Before leaving the class, students invited me to the front for questioning (how old are you? Do you have children), and one precocious girl performed an amazing song and dance routine in English. The children asked me to sing a traditional American song. The Vietnamese sing, routinely, in their family and school lives, so it was not a big deal for the students to ask and then listen to me sing. I gave them a hearty rendition of ‘Take me out to the ballgame.’ I recall someone in the back of the room shooting video of my bravura performance. If you read this article and have the video, can you send it to me?

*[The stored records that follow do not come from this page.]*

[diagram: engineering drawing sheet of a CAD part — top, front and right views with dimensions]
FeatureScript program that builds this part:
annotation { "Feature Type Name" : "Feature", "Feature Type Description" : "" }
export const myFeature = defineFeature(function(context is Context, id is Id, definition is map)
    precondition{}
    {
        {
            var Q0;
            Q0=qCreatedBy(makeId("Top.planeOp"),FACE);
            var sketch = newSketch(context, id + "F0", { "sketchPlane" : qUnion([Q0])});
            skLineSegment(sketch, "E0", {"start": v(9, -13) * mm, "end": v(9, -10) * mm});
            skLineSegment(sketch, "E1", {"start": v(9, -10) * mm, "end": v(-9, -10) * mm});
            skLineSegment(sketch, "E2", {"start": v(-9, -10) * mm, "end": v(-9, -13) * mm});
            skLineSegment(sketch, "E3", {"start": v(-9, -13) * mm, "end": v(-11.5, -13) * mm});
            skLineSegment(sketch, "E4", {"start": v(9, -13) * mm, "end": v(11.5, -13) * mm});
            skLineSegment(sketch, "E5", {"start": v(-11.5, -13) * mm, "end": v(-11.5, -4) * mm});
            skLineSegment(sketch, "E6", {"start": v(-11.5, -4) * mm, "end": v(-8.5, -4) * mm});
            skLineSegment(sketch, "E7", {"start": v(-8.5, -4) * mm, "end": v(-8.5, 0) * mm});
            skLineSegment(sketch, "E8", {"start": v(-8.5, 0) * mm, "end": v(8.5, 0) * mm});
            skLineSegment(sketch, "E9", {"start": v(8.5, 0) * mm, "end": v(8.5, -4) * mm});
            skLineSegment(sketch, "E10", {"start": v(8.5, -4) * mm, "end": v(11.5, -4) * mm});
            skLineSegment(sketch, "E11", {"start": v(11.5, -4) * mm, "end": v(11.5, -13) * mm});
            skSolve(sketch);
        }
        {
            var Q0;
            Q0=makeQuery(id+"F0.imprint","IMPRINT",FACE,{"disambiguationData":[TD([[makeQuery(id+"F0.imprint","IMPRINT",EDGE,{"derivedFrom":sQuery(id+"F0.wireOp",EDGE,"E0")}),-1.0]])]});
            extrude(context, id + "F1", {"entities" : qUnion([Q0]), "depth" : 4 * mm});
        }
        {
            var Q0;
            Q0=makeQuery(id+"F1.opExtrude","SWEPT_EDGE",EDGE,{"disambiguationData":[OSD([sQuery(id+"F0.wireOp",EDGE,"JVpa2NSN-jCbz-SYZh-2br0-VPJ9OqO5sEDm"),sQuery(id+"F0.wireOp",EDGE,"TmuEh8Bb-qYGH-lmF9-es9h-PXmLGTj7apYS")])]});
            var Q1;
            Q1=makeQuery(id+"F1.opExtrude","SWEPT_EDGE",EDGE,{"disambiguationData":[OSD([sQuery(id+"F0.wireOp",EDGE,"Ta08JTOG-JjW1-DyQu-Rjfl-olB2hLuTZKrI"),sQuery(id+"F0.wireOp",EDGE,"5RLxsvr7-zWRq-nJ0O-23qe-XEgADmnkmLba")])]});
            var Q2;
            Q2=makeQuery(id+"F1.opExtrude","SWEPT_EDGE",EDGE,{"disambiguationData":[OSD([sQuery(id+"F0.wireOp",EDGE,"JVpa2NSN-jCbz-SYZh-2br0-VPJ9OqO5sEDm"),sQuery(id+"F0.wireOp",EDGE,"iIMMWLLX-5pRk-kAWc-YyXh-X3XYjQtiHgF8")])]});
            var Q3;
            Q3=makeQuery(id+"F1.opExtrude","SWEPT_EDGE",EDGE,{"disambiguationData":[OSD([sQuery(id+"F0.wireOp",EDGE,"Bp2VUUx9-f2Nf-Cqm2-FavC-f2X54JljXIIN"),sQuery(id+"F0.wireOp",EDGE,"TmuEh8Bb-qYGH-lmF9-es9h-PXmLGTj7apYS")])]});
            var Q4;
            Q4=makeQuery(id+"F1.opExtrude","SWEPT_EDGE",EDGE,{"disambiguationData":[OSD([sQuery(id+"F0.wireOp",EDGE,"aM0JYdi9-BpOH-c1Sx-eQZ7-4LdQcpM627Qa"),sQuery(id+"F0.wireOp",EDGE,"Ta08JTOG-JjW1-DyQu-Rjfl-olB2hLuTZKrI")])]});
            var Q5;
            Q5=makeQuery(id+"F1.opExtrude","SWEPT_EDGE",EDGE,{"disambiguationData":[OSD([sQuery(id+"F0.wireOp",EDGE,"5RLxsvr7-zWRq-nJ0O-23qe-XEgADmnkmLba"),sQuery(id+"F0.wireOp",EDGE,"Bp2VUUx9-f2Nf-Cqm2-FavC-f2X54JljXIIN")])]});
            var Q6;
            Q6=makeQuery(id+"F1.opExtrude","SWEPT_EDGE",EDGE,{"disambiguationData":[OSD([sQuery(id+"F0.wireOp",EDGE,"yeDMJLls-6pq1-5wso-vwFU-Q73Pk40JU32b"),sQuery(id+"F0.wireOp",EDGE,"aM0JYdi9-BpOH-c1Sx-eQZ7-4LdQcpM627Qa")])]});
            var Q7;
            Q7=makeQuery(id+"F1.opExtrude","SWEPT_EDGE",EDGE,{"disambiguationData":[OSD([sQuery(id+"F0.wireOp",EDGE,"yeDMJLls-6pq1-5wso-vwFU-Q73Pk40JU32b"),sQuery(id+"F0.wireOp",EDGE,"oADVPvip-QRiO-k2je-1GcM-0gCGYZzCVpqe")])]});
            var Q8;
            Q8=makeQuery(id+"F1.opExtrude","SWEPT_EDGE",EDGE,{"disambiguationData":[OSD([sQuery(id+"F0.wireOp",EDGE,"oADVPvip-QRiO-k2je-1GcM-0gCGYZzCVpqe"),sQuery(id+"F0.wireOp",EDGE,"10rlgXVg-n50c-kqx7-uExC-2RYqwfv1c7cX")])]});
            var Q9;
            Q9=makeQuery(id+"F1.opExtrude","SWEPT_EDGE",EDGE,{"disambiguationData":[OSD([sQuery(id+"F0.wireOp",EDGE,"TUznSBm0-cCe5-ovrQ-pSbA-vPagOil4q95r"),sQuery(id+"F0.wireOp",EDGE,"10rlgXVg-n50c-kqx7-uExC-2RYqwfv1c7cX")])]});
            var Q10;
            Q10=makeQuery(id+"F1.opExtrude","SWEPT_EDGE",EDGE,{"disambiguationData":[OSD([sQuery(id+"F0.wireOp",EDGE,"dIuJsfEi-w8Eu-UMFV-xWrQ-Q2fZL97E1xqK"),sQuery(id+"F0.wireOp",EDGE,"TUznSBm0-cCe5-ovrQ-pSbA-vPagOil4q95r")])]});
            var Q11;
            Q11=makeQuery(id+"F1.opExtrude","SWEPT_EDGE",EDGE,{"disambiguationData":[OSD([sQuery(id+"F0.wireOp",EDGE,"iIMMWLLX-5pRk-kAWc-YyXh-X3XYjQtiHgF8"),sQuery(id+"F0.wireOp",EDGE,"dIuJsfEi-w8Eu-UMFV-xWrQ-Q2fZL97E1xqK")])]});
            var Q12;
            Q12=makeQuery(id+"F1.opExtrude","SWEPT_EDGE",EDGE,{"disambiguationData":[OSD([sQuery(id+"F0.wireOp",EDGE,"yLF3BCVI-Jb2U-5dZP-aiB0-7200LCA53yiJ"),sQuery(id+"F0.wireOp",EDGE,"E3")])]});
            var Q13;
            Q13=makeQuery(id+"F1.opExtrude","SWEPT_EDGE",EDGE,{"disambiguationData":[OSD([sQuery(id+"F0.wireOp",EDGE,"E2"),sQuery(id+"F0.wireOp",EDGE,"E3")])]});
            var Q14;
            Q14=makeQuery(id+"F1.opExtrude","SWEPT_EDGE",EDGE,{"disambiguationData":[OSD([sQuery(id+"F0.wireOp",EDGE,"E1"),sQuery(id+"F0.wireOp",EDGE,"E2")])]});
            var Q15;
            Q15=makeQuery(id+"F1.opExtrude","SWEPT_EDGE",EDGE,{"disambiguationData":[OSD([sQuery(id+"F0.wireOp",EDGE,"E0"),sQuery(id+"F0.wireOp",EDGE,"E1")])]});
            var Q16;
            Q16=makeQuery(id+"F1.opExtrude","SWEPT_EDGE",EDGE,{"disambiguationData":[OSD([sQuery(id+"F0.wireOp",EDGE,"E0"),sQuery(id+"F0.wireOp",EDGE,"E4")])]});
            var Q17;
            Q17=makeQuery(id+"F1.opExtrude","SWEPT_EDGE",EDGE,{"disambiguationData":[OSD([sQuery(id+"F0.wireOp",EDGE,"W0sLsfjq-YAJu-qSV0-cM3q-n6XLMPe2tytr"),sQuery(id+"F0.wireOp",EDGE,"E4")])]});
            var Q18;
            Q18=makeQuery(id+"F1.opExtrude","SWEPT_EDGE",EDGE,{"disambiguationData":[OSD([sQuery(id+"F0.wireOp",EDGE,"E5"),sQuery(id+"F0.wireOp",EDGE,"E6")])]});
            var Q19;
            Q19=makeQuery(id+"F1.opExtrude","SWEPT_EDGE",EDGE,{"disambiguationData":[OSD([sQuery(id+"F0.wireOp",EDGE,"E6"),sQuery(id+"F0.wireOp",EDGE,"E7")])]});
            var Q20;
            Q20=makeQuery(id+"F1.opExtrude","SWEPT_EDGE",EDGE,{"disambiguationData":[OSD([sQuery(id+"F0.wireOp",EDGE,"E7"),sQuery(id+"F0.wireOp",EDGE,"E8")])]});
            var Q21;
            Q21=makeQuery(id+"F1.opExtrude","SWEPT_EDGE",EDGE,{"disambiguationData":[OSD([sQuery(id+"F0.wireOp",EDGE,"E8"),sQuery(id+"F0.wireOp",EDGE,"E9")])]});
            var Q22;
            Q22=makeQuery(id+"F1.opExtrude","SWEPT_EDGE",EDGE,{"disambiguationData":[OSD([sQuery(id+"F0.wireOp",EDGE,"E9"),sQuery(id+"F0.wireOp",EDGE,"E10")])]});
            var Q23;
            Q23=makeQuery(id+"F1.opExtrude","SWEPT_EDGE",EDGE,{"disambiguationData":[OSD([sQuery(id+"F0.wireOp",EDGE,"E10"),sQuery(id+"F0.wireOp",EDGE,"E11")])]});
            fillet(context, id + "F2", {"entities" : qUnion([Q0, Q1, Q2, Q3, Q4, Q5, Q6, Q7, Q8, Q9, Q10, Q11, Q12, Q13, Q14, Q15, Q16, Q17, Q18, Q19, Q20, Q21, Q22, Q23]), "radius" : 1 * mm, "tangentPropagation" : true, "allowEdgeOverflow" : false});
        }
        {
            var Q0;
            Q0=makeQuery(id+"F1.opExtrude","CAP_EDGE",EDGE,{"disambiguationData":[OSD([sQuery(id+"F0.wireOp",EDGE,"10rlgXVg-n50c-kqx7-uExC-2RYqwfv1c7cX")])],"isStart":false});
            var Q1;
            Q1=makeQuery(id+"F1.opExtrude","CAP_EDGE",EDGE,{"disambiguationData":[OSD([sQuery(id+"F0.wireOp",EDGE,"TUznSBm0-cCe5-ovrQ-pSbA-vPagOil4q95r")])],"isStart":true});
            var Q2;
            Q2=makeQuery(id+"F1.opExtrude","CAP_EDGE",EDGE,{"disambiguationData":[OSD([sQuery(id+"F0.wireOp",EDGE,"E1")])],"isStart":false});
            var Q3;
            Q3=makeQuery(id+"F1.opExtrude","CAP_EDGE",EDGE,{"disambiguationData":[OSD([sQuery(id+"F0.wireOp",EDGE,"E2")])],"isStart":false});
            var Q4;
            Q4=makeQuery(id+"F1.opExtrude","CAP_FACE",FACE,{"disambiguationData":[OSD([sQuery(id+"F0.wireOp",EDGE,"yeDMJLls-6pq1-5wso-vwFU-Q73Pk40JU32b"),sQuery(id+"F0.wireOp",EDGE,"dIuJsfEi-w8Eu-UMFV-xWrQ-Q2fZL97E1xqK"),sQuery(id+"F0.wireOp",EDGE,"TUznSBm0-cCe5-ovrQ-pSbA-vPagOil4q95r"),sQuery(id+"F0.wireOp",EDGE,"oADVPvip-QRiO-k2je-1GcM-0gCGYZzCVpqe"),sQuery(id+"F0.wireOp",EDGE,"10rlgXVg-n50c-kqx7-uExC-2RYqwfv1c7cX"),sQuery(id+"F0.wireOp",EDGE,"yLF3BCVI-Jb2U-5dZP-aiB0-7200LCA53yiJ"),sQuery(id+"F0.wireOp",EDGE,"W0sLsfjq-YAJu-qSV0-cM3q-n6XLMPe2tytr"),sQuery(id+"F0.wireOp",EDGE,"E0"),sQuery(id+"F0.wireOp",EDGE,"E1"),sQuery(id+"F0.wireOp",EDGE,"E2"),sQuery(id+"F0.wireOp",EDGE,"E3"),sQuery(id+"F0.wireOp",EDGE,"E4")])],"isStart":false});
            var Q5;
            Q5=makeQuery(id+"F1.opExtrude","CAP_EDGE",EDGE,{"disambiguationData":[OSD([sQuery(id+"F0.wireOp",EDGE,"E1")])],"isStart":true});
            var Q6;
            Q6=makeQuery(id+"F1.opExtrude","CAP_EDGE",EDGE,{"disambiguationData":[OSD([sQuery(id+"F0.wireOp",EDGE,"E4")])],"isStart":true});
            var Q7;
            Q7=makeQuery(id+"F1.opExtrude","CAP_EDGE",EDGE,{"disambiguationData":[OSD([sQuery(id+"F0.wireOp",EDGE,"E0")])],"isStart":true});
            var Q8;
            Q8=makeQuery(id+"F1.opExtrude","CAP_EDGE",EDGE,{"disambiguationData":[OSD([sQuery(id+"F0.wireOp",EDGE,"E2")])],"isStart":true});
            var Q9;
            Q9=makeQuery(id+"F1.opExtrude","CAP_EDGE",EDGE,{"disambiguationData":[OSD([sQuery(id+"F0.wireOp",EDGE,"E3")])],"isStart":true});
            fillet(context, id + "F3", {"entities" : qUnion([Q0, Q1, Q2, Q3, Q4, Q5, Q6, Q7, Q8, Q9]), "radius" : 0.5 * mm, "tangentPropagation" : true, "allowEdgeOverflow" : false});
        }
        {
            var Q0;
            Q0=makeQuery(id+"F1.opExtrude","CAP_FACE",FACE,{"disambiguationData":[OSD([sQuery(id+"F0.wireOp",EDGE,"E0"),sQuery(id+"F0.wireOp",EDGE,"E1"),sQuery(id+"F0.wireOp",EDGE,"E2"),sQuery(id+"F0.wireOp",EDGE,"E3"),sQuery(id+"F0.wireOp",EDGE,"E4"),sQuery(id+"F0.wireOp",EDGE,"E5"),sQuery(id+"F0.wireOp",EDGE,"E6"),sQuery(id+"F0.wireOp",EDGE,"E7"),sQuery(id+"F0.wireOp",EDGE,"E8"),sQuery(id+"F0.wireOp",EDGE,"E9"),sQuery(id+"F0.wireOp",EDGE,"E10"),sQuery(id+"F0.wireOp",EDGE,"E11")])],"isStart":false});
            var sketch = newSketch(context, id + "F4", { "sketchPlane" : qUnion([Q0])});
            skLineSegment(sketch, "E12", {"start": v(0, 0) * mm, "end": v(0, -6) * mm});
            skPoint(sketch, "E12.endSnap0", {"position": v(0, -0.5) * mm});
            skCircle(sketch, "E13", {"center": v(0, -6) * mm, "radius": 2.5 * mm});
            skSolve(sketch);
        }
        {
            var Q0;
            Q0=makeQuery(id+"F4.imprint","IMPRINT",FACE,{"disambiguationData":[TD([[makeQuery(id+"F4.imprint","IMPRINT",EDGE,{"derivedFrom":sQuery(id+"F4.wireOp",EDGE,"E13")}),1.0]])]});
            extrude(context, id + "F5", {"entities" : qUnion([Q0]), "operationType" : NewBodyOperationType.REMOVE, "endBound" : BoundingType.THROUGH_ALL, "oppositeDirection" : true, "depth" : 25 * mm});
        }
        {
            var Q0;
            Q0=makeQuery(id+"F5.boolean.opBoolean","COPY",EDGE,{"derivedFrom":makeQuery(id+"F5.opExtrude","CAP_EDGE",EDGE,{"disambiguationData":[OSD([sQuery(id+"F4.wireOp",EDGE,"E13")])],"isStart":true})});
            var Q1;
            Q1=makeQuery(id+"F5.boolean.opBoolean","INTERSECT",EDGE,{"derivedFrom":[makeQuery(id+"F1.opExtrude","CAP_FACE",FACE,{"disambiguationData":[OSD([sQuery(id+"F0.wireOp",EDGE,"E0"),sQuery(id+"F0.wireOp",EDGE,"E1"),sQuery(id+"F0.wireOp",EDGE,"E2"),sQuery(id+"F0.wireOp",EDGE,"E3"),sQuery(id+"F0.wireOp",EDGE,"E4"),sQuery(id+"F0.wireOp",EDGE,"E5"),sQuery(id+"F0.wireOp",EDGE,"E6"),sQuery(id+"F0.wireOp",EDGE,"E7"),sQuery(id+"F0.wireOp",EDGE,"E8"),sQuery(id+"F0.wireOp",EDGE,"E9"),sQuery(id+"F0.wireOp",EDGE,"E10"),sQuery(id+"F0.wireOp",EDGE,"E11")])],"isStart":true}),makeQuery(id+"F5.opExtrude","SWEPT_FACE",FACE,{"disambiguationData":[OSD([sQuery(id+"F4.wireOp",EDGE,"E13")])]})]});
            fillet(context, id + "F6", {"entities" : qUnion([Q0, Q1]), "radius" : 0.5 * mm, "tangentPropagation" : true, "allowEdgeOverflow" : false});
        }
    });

Reflecting on my 18 days in Vietnam, clearly…it was the work and the relationships with the people that were most memorable. I have been working in elementary schools and curriculum for nearly a quarter century, so I was prepared for most questions and problems related to elementary education. Not surprisingly, the participants at my presentations asked insightful questions and challenged my thinking with great indirectness, aplomb and warmth. My hosts are well read in their particular areas of research, and most of them are experienced as classroom teachers. After showing a video of the ‘project approach’ in action in some US classrooms that appeared to have no more than 20 students, a skeptical researcher asked, ‘But how would this work in classrooms of 40-50 students?’ which is the average class size in Hanoi, and 50-60 students in rural schools. I told her that there are no ‘answers’ to the question but only guidelines and hypotheses for what might work. Another day, one researcher was interested in merging models of multiple intelligence and learning styles, especially models developed by Kolb and also Fleming (VARK). The MI researcher in the group opposed the mixing of these models, but the LS researcher held her ground, pointing to work of some Australian scholar. I encouraged the LS researcher to develop a model and then test it out in the Experimental School. We are continuing to explore possible solutions to her re-modeling of MI and LS over email.
I am appreciative of the Fulbright Program and VNIES for their support of this trip. The VNIES and our College of Education now are exploring a ‘memorandum of understanding’, which will lead the way to continued collaboration and sharing of knowledge by our respective teachers and researchers. I look forward to this important opportunity for international cooperation.